3) Le signataire de bonne foi doit savoir en outre qu'entre la date où la contrepétition a été mise en circulation et sa publication dans Le Monde, des membres de phrases y ont été ajoutés, qui figurent ci-dessous en italiques :
 

«... Défendre, publier, republier son livre [celui de Renaud Camus] au nom de la liberté d'expression ou pour toute autre raison, c'est, qu'on le veuille ou non, défendre et publier des opinions criminelles et condamnables. Il faut le savoir.
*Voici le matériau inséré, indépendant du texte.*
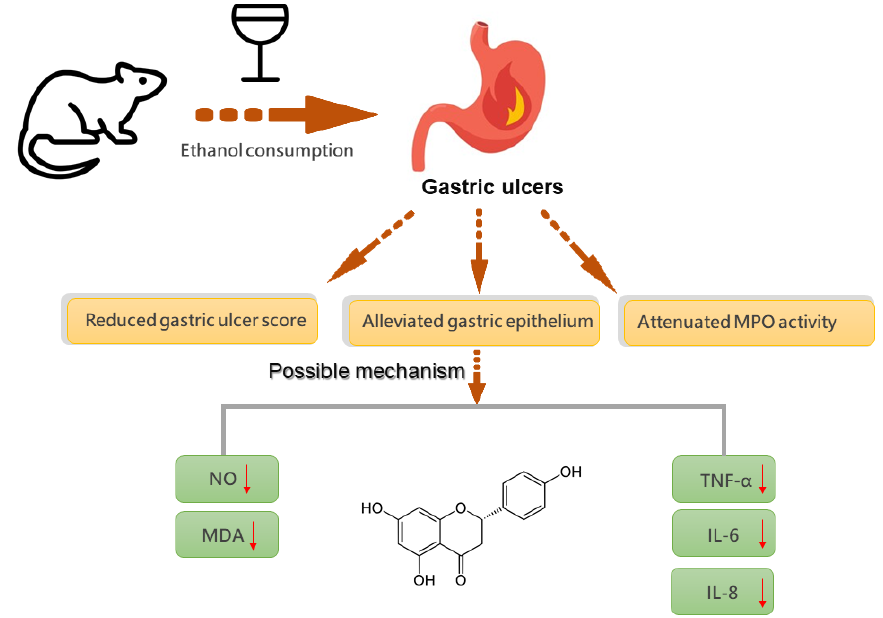
Figure 8. The gastroprotective mechanism of naringenin against ethanol-induced gastric ulcers.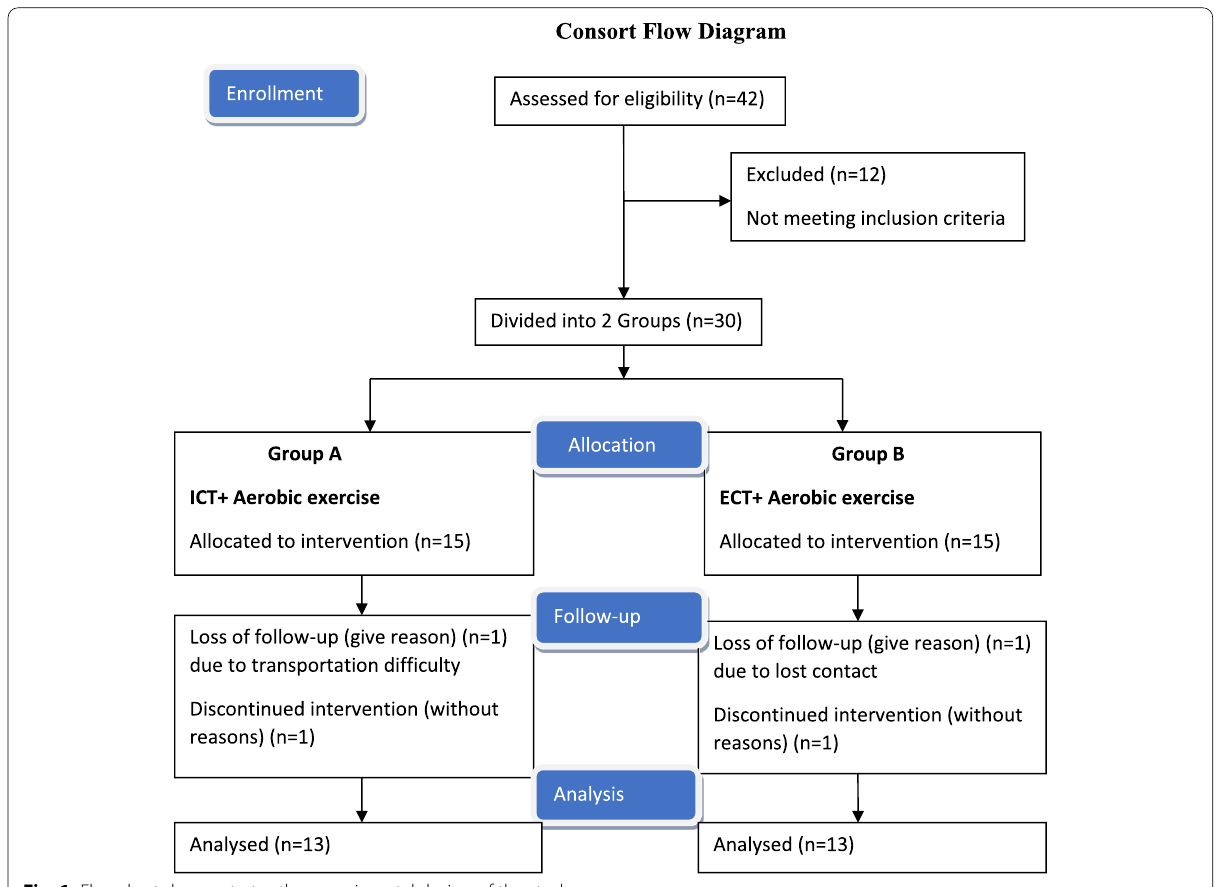
Fig. 1 Flowchart demonstrates the experimental design of the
Cela ne s'expurge pas. »
 

Même les censeurs les plus endurcis des totalitarismes du XXe siècle n'avaient pas inventé la formule qui vient ici d'éclore à l'aube du siècle nouveau : dans un texte donné, l'interdiction des blancs.
 

Dans un magazine, il est vrai, un intellectuel toujours en vue souhaite la rediffusion de l'ouvrage dans son texte intégral, tout en le décrétant lui aussi antisémite à cent pour cent : compte tenu de l'existence de la loi Gayssot, il s'en remet donc aux tribunaux de transformer ses attendus succincts en verdict tranchant. Dans l'économie de la censure, ces deux attitudes composent ensemble ce qu'on appelle un effet de ciseau.
 

4) Puisque la contrepétition a ramassé une forte proportion de signatures lacaniennes, on se permettra de rappeler qu'à l'âge de Renaud Camus, si l'on en croit la biographie de référence (mais non autorisée) qui lui fut consacrée, Jacques Lacan, durant les années noires, « continua à mener une vie intellectuelle et mondaine qui prolongeait celle de son univers parisien de l'avant-guerre » ; en somme, bien qu'il n'ait pas publié une ligne à cette époque, il fit montre d'une certaine expectative ou, à tout le moins, comme le dit l'expression consacrée, il se voua principalement à ses travaux.
 

5) Enfin, et pour clore ces considérations sur un sourire affligé, je ferai remarquer aux contrepétitionnaires que l'un d'eux, responsable d'une publication, a publié par le passé, sans ciller et de manière plutôt louangeuse, un auteur appelé Marc-Edouard Nabe, plus excessivement célinien que modérément barrésien, il est vrai, ce qui constitue sans doute à ses yeux une circonstance atténuante. Je suggérerais néanmoins que, pour la peine, ses cosignataires interdisent le coupable de pétition publique pour au moins quinze jours.